With expectations of rising interest rates in the US, the ongoing war in Ukraine, uncertainty from the impacts of sanctions on Russia, and high energy and commodity prices, we expect global markets will remain volatile in the short term. These fears, plus inflation worries should continue to impact the markets. We remain cautious on the overall Chinese economy, given the resurgence of Covid in China. We will monitor and wait for a clearer sign and further data before we make more aggressive changes to our portfolios. However, we continue to look for good entry points, especially in stable growth companies with higher yields.We focus on four key areas in our portfolios:

  1. Companies with strong pricing power to protect margins, stable earnings visibility and good operating cash flow amidst rising inflation and rates environment, such as financials, semiconductor, and energy sectors;
  2. Beneficiaries of policy tailwinds, especially infrastructure-related companies in China;
  3. Seven core sustainability themes with structural growth opportunities in the areas of: digitization & technology, de-carbonization, green energy, sustainable finance, sustainable production, environmental protection, and health & society;
  4. Short duration IG bond and selective China high yield bond

Our core tech positions are in consumer internet/AI stocks, such as Tencent, Apple, and Microsoft; property service stock, such as Yuexiu services; financial stocks such as AIA, HSBC, DBS Holdings, and Berkshire Hathaway; dividend yield play companies, like China Mobile, China Merchant Port, CNOOC; and hardware technology stocks such as TSMC, E-ink.

Global ESG Developments


Beijing’s announcement of five-year energy consumption reduction targets for 17 energy-intensive industries to drive the reduction of carbon dioxide and other pollutants will spur industry consolidation. Regulators have announced higher energy efficiency bars for companies in sectors ranging from oil refining to non-ferrous metals smelting, of which minimum standards must be met by 2025. Companies are urged to install better equipment and adopt new technologies to meet standards. Those that have difficulties meeting these standards before the deadline will be phased out. For the oil refining and petrochemical industries, there is no strict 2025 industry exit requirement for the 20-30% capacity that has failed to meet the minimum standards. They are only urged to quicken facility retrofitting.

South Korea

In South Korea, Occidental Petroleum Corp. plans to sell what it calls “net-zero oil” to the trading division of South Korea’s biggest refiner once a new facility that captures carbon dioxide is up and running in late 2024. The company says the amount of carbon removed from the atmosphere through its planned direct air capture facility in the Permian Basin will be enough to offset all the emissions associated with that crude’s life cycle from extraction to consumption. Under the deal, SK Trading International, a division of Seoul-based SK Innovation Co., will be offered an option to buy as much as 200,000 barrels of the oil a year for five years, which it will then convert into net-zero products.

United States

The Securities and Exchange Commission (SEC) announced new rules that would require public companies to disclose their greenhouse gas emissions for the first time and provide more details on their climate pledges. Under the new rules, companies must disclose Scope 1 and 2 emissions, and detail “material” Scope 3 emissions from suppliers and partners. Scope 3 emissions make up the largest portion of most companies’ carbon footprints.

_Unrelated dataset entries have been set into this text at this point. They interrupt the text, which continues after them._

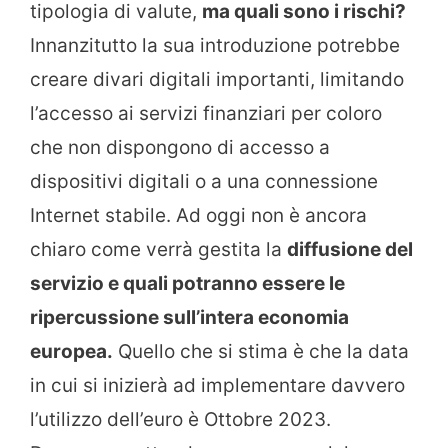
tipologia di valute,
ma quali sono i rischi?
Innanzitutto la sua introduzione potrebbe
creare divari digitali importanti, limitando
l’accesso ai servizi finanziari per coloro
che non dispongono di accesso a
dispositivi digitali o a una connessione
Internet stabile. Ad oggi non è ancora
chiaro come verrà gestita la
diffusione del
servizio e quali potranno essere le
ripercussione sull’intera economia
europea.
Quello che si stima è che la data
in cui si inizierà ad implementare davvero
l’utilizzo dell’euro è Ottobre 2023.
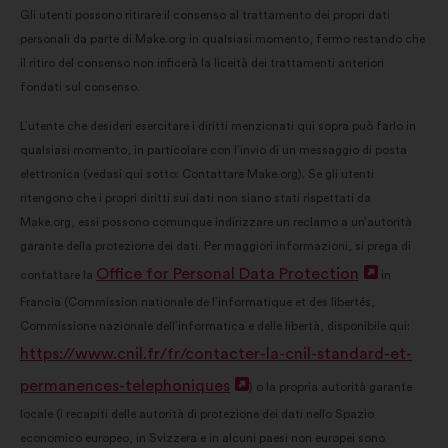
Gli utenti possono ritirare il consenso al trattamento dei propri dati
personali da parte di Make.org in qualsiasi momento, fermo restando che
il ritiro del consenso non inficerà la liceità dei trattamenti anteriori
fondati sul consenso.
L’utente che desideri esercitare i diritti menzionati qui sopra può farlo in
qualsiasi momento, in particolare con l’invio di un messaggio di posta
elettronica (vedasi qui sotto: Contattare Make.org). Se gli utenti
ritengono che i propri diritti sui dati non siano stati rispettati da
Make.org, essi possono comunque indirizzare un reclamo a un’autorità
garante della protezione dei dati. Per maggiori informazioni, si prega di
Office for Personal Data Protection
Apri
contattare la
in
Francia (Commission nationale de l’informatique et des libertés,
in
Commissione nazionale dell’informatica e delle libertà, disponibile qui:
un'altra
https://www.cnil.fr/fr/contacter-la-cnil-standard-et-
scheda
permanences-telephoniques
Apri
) o la propria autorità garante
locale (i recapiti delle autorità di protezione dei dati nello Spazio
in
economico europeo, in Svizzera e in alcuni paesi non europei sono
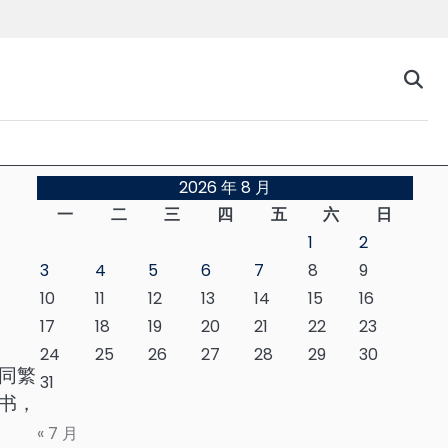
台
2026 年 8 月
一
二
三
四
五
六
日
1
2
3
4
5
6
7
8
9
10
11
12
13
14
15
16
17
18
19
20
21
22
23
24
25
26
27
28
29
30
同繁
31
书，
« 7 月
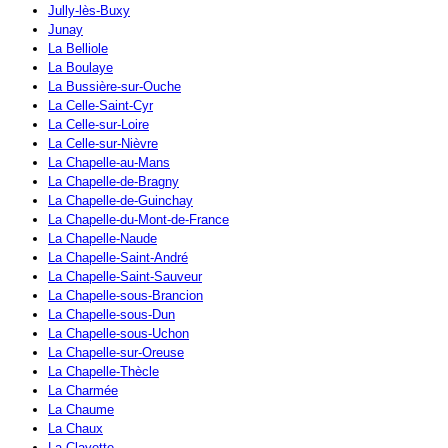
Jully-lès-Buxy
Junay
La Belliole
La Boulaye
La Bussière-sur-Ouche
La Celle-Saint-Cyr
La Celle-sur-Loire
La Celle-sur-Nièvre
La Chapelle-au-Mans
La Chapelle-de-Bragny
La Chapelle-de-Guinchay
La Chapelle-du-Mont-de-France
La Chapelle-Naude
La Chapelle-Saint-André
La Chapelle-Saint-Sauveur
La Chapelle-sous-Brancion
La Chapelle-sous-Dun
La Chapelle-sous-Uchon
La Chapelle-sur-Oreuse
La Chapelle-Thècle
La Charmée
La Chaume
La Chaux
La Clayette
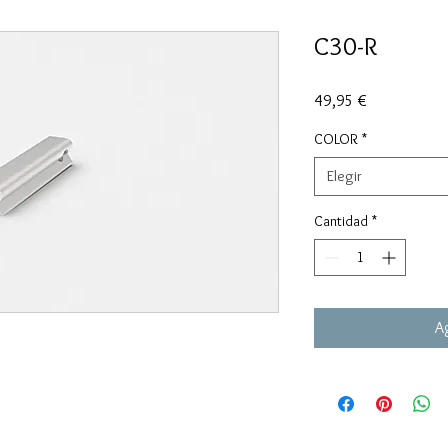
C30-R
Precio
49,95 €
COLOR
*
Elegir
Cantidad
*
Ag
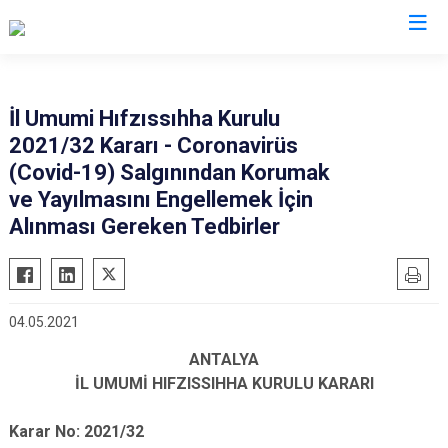
Valilikler
İl Umumi Hıfzıssıhha Kurulu
2021/32 Kararı - Coronavirüs
(Covid-19) Salgınından Korumak
ve Yayılmasını Engellemek İçin
Alınması Gereken Tedbirler
04.05.2021
ANTALYA
İL UMUMİ HIFZISSIHHA KURULU KARARI
Karar No: 2021/32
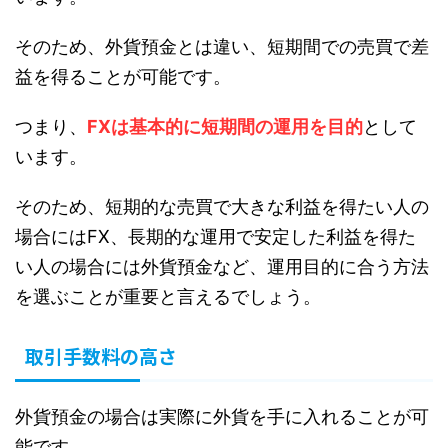
そのため、外貨預金とは違い、短期間での売買で差
益を得ることが可能です。
つまり、
FXは基本的に短期間の運用を目的
として
います。
そのため、短期的な売買で大きな利益を得たい人の
場合にはFX、長期的な運用で安定した利益を得た
い人の場合には外貨預金など、運用目的に合う方法
を選ぶことが重要と言えるでしょう。
取引手数料の高さ
外貨預金の場合は実際に外貨を手に入れることが可
能です。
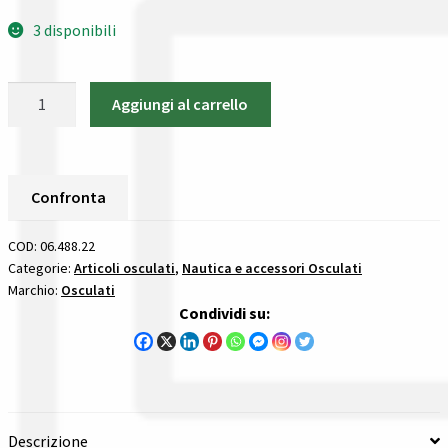
Gestione resi
3 disponibili
Guida all’utilizzo del sito
Osculati
Aggiungi al carrello
Pagamenti
06.488.22
Treccia
Privacy policy
All
Round
Confronta
12
Confronta
Fusi
COD:
06.488.22
Nera
Categorie:
Articoli osculati
,
Nautica e accessori Osculati
Confronta
Marchio:
Osculati
22
Condividi su:
Mm
I nostri negozi
treccia
all
Riepilogo ordine
round
in
Spedizioni in europa
Descrizione
poliestere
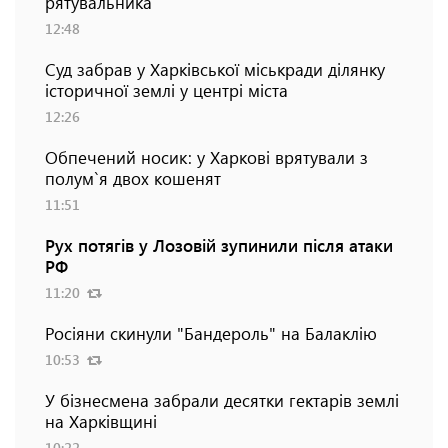
рятувальника
12:48
Суд забрав у Харківської міськради ділянку
історичної землі у центрі міста
12:26
Обпечений носик: у Харкові врятували з
полум`я двох кошенят
11:51
Рух потягів у Лозовій зупинили після атаки
РФ
11:20
Росіяни скинули "Бандероль" на Балаклію
10:53
У бізнесмена забрали десятки гектарів землі
на Харківщині
10:22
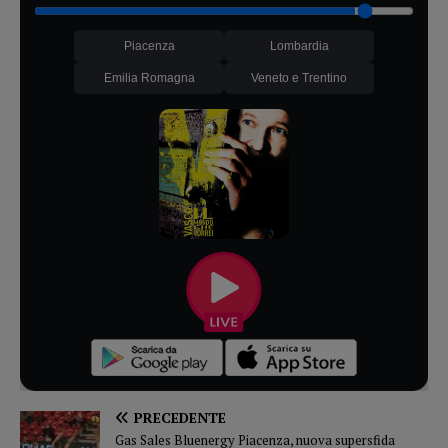
Piacenza
Lombardia
Emilia Romagna
Veneto e Trentino
PRECEDENTE
Gas Sales Bluenergy Piacenza, nuova supersfida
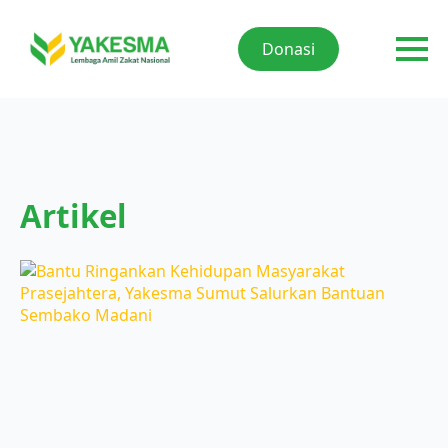
Donasi
Artikel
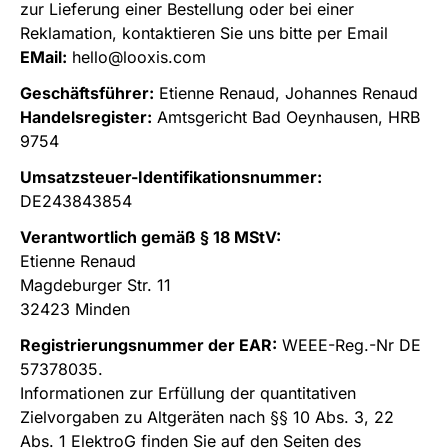
zur Lieferung einer Bestellung oder bei einer
Reklamation, kontaktieren Sie uns bitte per Email
EMail:
hello@looxis.com
Geschäftsführer:
Etienne Renaud, Johannes Renaud
Handelsregister:
Amtsgericht Bad Oeynhausen, HRB
9754
Umsatzsteuer-Identifikationsnummer:
DE243843854
Verantwortlich gemäß § 18 MStV:
Etienne Renaud
Magdeburger Str. 11
32423 Minden
Registrierungsnummer der EAR:
WEEE-Reg.-Nr DE
57378035.
Informationen zur Erfüllung der quantitativen
Zielvorgaben zu Altgeräten nach §§ 10 Abs. 3, 22
Abs. 1 ElektroG finden Sie auf den Seiten des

Please note:The commentary us provided by Hamon Investment Group and does not constitute investment, tax, legal or other advice. It is not a recommendation, an offer to sell or invitation to investment. Investment involves risk. Past performance is not indicative to future performance. The value of investments and the income from them is not guaranteed and can fall as well as rise due to stock market and currency movements. Consult your financial advisor before making any investment decisions.